The A.C.C, housed in the same building as the consulate, was a surprise. Downstairs, I stopped to note several books enclosed in a case on the wall near the elevator, J. and Eng. among them. And there, staring at me, was Curt’s name and mine—on a copy of the O. Henry collection. K explained that 2 other J’s were to talk at this meeting—we evolved a scheme whereby I say a few words first, then the other two wd deliver their papers, then I and my questions and answers.

First paper was delivered, in English (at some pains to compliment me I’m afraid)—on James’s
Portrait of a Lady
. Beforehand we were each given a mimeographed paper containing, first, the
Oxford D. of E. Lit
’s synopsis of the book, a historical acct of the pub. from Leavis, etc. The speech was in effect, merely a going over of the printed matter (though it is probable it wd have been more expanded in Japanese). But emphasis was placed on Henry James having had a “success” with his bk. The prof. (name not caught) did speak of the ending, left up in the air—why was Isabel Archer left to return to Europe?—this not explained by James, etc. I have always felt this abt the ending also, and later said so.

It was opportune to have something to say, since the lecture was primitive, and this not entirely owing to language—although it was sometimes difficult not to laugh when I finally translated such a sentence as fell on my ear thus: “Isahbel Ochah’s seedpod, o, razzer, hah rubber”—as “Isabel Archer’s sweetheart, or, rather, her lover.” I am beginning to be slightly more deft with J. names and syllables and used to their accent: “In leeding the lurks of,” for “in reading the works of,” now strikes me as quite natural, and nothing to be reported really. An advance.

The next speech concerned mass-culture in the U.S., a very young and eager-beaver prof. who had lifted some stuff I saw in the U.S.—lists of the popular best-sellers since the 1880s with some interpretations of popular tastes, etc., nothing more than statistics really.

Sakae Murioka, pres. of the society, invited me to a party for the consul Mr. and Mrs. Herndon, there at the lecture, and just returned from leave, and for a Mr. Gardiner who has been teaching here and goes to Ochanimasu (U. for girls in Tokyo). The Herndons drove me back to the hotel—he a former language-school grad in Fr., she from the South, plump and talky, rather bright or merely pleasant. She sweet-talks the J. men—this goes down very well with them.

Party was a dinner really, in an impressive walled villa—later the Herndons said they did not know to whom it belonged and may well have been a restaurant. (Now I remember what G. Iseki and I discussed—:the reluctance of the J.’s to entertain in their homes, he said, is not due to any large sense of personal privacy, as with the French, but because they feel that their homes may not be elaborate enough, problems of service etc. also being easier in many ways. How like us they are in this, as in their sense of the future, and mechanical talents, though they have infinitely more talent for painstaking handicrafts than we—this because we are at farther distance from our handcraft era?)

## EXERCISE DETAILS
Print the lines of the lecture-meeting passage from "The next speech" to "than statistics really." word for word. The records aren't needed for anything here.

## GIVEN INFORMATION
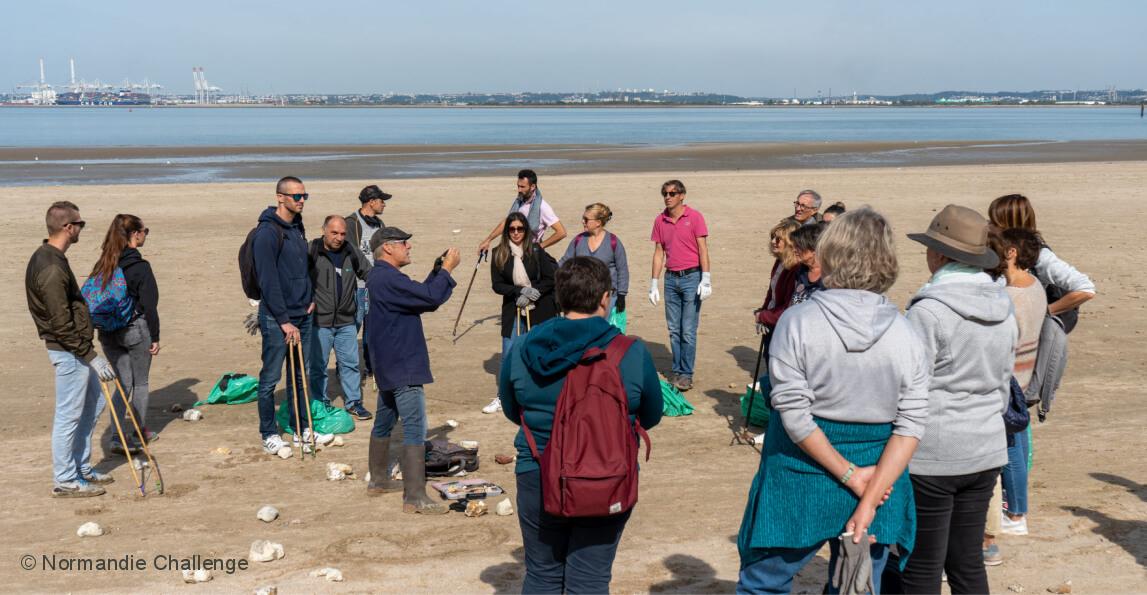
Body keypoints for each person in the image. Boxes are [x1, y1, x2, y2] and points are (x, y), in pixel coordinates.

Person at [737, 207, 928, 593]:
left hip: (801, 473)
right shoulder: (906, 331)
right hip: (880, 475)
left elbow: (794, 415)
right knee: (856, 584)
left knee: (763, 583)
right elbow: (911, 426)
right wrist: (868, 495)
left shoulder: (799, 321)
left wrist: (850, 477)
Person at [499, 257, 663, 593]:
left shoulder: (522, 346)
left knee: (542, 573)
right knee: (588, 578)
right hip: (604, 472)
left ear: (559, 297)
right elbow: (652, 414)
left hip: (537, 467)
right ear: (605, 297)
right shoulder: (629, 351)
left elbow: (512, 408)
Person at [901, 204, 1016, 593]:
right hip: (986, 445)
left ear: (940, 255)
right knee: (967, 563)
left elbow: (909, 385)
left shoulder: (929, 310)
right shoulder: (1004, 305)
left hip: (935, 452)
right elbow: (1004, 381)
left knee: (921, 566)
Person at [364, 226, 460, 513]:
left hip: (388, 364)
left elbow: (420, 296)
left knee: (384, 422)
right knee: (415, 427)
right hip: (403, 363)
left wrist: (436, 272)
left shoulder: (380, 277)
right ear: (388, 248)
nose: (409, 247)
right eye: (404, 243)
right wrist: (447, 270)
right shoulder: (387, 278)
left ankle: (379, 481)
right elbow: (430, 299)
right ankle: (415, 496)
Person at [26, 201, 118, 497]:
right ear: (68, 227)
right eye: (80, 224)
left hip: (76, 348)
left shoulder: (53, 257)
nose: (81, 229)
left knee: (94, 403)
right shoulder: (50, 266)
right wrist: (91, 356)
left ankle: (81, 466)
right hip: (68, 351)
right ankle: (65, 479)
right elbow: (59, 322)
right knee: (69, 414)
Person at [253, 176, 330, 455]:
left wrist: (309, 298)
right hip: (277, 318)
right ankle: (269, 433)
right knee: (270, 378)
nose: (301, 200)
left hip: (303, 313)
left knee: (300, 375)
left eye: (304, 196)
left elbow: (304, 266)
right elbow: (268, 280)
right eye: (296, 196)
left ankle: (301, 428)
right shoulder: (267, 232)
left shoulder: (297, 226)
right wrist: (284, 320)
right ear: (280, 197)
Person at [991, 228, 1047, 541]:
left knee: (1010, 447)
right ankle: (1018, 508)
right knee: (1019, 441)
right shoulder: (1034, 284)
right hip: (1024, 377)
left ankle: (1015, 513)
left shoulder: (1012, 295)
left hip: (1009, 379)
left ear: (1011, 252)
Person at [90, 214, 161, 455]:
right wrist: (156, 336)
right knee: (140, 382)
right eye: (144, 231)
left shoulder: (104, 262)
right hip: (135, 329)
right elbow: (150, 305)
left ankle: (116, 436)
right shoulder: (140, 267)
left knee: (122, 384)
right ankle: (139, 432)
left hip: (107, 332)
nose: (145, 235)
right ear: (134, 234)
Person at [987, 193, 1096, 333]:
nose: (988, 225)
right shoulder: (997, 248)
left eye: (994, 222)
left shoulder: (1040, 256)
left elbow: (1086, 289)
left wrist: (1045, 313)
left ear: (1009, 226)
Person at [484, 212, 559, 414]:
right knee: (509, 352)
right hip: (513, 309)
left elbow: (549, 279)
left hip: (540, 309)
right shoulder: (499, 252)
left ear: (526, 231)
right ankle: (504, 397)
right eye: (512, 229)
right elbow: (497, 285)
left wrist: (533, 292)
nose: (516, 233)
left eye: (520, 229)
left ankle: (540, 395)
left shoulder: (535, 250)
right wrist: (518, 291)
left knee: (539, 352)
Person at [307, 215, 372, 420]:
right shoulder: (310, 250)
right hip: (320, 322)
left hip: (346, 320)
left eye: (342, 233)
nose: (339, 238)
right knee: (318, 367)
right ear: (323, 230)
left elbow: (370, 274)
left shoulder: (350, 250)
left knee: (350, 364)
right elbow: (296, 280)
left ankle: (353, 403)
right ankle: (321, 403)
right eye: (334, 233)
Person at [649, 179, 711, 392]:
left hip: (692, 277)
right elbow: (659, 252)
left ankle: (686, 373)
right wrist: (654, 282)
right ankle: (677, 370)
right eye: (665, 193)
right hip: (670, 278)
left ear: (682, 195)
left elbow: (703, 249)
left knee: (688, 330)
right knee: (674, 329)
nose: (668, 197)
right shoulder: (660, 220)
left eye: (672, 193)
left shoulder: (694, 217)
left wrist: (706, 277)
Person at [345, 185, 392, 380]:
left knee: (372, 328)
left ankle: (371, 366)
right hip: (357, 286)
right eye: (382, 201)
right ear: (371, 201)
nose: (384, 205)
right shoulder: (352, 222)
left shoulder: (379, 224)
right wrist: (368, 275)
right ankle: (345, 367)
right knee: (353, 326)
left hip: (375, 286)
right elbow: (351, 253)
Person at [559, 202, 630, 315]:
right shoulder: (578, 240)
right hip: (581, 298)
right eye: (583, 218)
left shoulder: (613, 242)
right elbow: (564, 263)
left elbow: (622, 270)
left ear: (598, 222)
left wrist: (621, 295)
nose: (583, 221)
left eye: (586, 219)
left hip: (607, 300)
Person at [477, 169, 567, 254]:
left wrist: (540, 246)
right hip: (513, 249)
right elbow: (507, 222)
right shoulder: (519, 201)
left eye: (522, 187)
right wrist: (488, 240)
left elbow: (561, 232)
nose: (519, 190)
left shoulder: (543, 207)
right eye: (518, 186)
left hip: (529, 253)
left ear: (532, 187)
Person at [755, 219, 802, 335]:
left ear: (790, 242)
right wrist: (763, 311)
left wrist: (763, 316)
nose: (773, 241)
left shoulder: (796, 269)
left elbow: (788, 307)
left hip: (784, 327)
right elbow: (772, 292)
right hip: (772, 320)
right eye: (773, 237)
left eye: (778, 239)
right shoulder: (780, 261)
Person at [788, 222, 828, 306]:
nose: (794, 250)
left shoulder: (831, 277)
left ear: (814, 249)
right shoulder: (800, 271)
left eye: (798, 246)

## EXERCISE RESULT
The next speech concerned mass-culture in the U.S., a very young and eager-beaver prof. who had lifted some stuff I saw in the U.S.—lists of the popular best-sellers since the 1880s with some interpretations of popular tastes, etc., nothing more than statistics really.